As the world scrambles for new uranium supply, Canada stands out as a top jurisdiction for investment. Canada was the world's largest uranium producer for many years and still accounts for 15% of global output. The high-grade Athabasca Basin hosts some of the world's richest uranium deposits, including Cameco's McArthur River and Cigar Lake mines.

The ore grades found in the Athabasca Basin allow companies to develop robust, long-life mining operations that can withstand uranium price volatility. With uranium deposits becoming increasingly difficult and expensive to find globally, the Athabasca Basin remains the go-to jurisdiction for large-scale, high-margin production.
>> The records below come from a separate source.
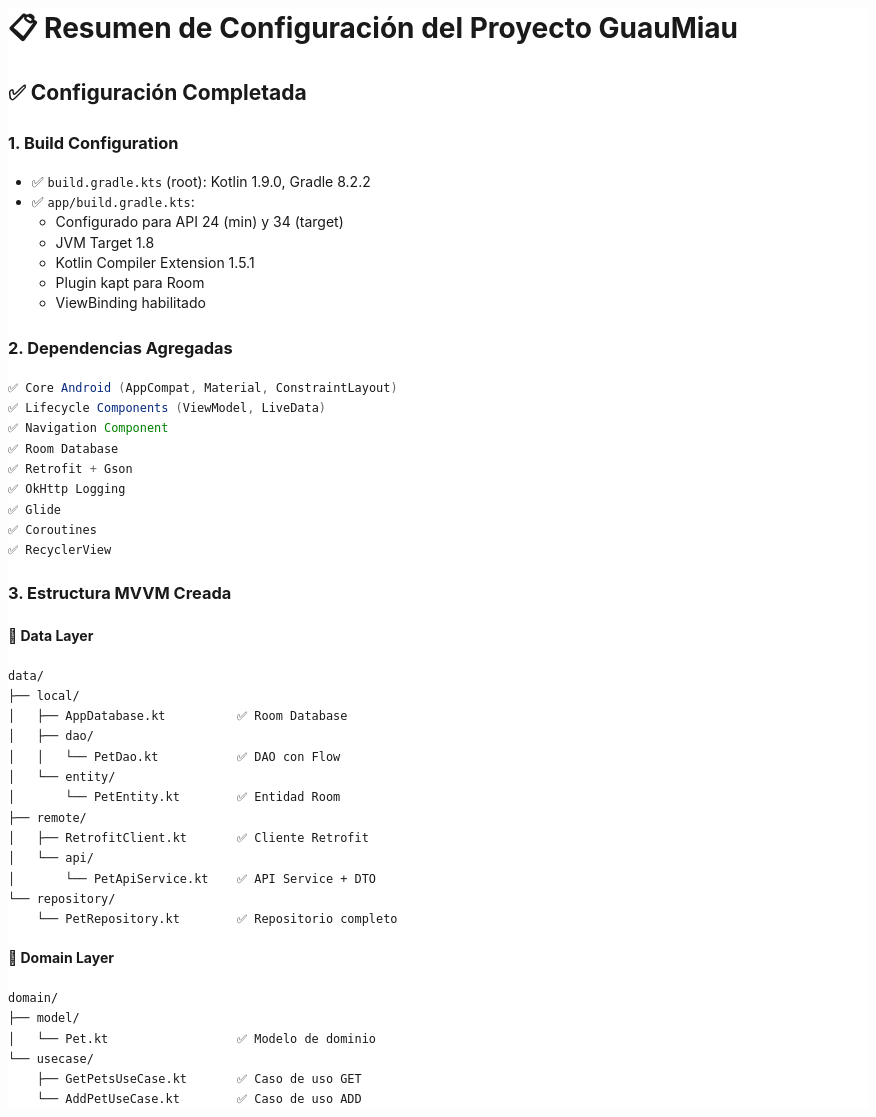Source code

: # 📋 Resumen de Configuración del Proyecto GuauMiau

## ✅ Configuración Completada

### 1. Build Configuration
- ✅ `build.gradle.kts` (root): Kotlin 1.9.0, Gradle 8.2.2
- ✅ `app/build.gradle.kts`: 
  - Configurado para API 24 (min) y 34 (target)
  - JVM Target 1.8
  - Kotlin Compiler Extension 1.5.1
  - Plugin kapt para Room
  - ViewBinding habilitado

### 2. Dependencias Agregadas
```gradle
✅ Core Android (AppCompat, Material, ConstraintLayout)
✅ Lifecycle Components (ViewModel, LiveData)
✅ Navigation Component
✅ Room Database
✅ Retrofit + Gson
✅ OkHttp Logging
✅ Glide
✅ Coroutines
✅ RecyclerView
```

### 3. Estructura MVVM Creada

#### 📂 Data Layer
```
data/
├── local/
│   ├── AppDatabase.kt          ✅ Room Database
│   ├── dao/
│   │   └── PetDao.kt           ✅ DAO con Flow
│   └── entity/
│       └── PetEntity.kt        ✅ Entidad Room
├── remote/
│   ├── RetrofitClient.kt       ✅ Cliente Retrofit
│   └── api/
│       └── PetApiService.kt    ✅ API Service + DTO
└── repository/
    └── PetRepository.kt        ✅ Repositorio completo
```

#### 🎯 Domain Layer
```
domain/
├── model/
│   └── Pet.kt                  ✅ Modelo de dominio
└── usecase/
    ├── GetPetsUseCase.kt       ✅ Caso de uso GET
    └── AddPetUseCase.kt        ✅ Caso de uso ADD
```
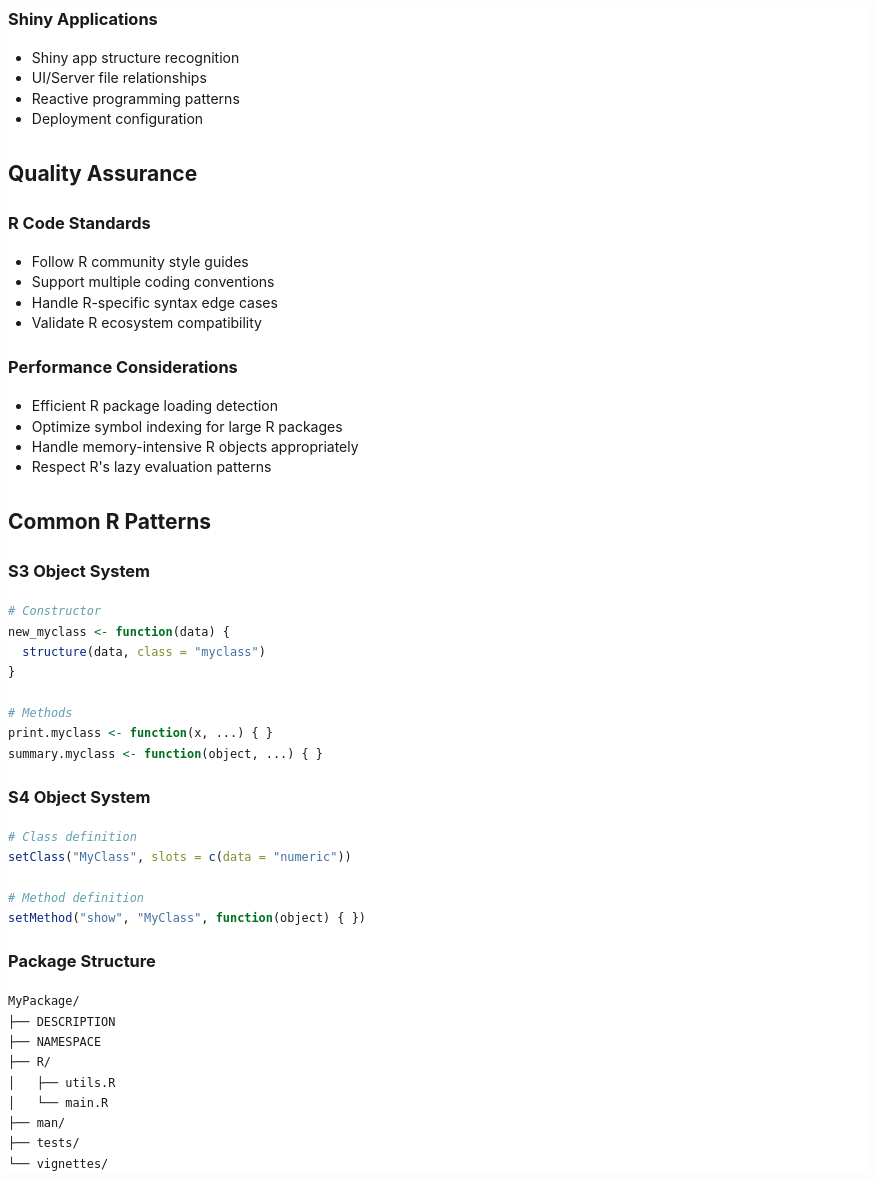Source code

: ### Shiny Applications
- Shiny app structure recognition
- UI/Server file relationships
- Reactive programming patterns
- Deployment configuration

## Quality Assurance

### R Code Standards
- Follow R community style guides
- Support multiple coding conventions
- Handle R-specific syntax edge cases
- Validate R ecosystem compatibility

### Performance Considerations
- Efficient R package loading detection
- Optimize symbol indexing for large R packages
- Handle memory-intensive R objects appropriately
- Respect R's lazy evaluation patterns

## Common R Patterns

### S3 Object System
```r
# Constructor
new_myclass <- function(data) {
  structure(data, class = "myclass")
}

# Methods
print.myclass <- function(x, ...) { }
summary.myclass <- function(object, ...) { }
```

### S4 Object System
```r
# Class definition
setClass("MyClass", slots = c(data = "numeric"))

# Method definition
setMethod("show", "MyClass", function(object) { })
```

### Package Structure
```
MyPackage/
├── DESCRIPTION
├── NAMESPACE
├── R/
│   ├── utils.R
│   └── main.R
├── man/
├── tests/
└── vignettes/
```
Exploring for the Next Uranium Discovery

While the Athabasca Basin is endowed with rich uranium deposits, much of the low-hanging fruit has been picked over. Exploration is targeting deeper deposits, which will be more expensive to mine. The industry needs new discoveries in shallower settings to ensure adequate long-term supply.

This is where Forum Energy Metals sees opportunity. The company is focused on the Thelon Basin in Nunavut, an underexplored region with geological similarities to the Athabasca Basin. Forum believes the Thelon Basin has the potential to host unconformity-type uranium deposits that are shallower than those found in the Athabasca.

The Thelon Basin is essentially the same [as the Athabasca], just not explored," explains Hun. "We feel it's this potential that's just waiting to be unleashed. The Thelon Basin has that potential because there's so much low-hanging fruit to find there because it just hasn't been explored.

Drilling to Expand a New Uranium Discovery

Forum made a new uranium discovery at its Tatiggaq prospect in 2022, intersecting promising mineralization over a 250-300 meter strike length. The company is gearing up for an ambitious 10,000 meter summer drill program aimed at expanding this new discovery.

75% of that [drilling] is going to go toward expanding Tatiggaq," notes Hun. "One of the exciting things we did last summer is we started doing this passive seismic geophysics. Now we have some really good targets and a way to target the mineralization at Tatiggaq and expand it.

Forum's exploration approach leverages cutting-edge geophysical techniques to zero in on areas with the highest probability of uranium mineralization. With its large land package in a highly prospective basin, Forum provides investors with exposure to uranium discovery potential in an overlooked jurisdiction.

The Investment Thesis for Uranium

  • Uranium demand is rising as countries embrace nuclear power to meet climate goals
  • Supply is constrained due to mine closures, geopolitical risks, and long development timelines
  • Uranium prices are in an upward trend and expected to rise further as the market enters deficit
  • Canada is a top jurisdiction for uranium mining, with high-grade deposits and a stable operating environment
  • Explore for new, shallower uranium deposits in prospective but underexplored regions like the Thelon Basin
  • Invest in companies using modern exploration techniques to make new discoveries and expand known deposits

The uranium market is at the onset of a bull cycle powered by rising demand and shrinking supply. Prices will likely continue higher in the coming years, especially as new mines struggle to keep pace with demand. Canada offers investors a favorable jurisdiction in which to gain exposure to the uranium upside. Companies exploring for new, shallower deposits in prospective regions like the Thelon Basin could deliver the next major uranium discoveries.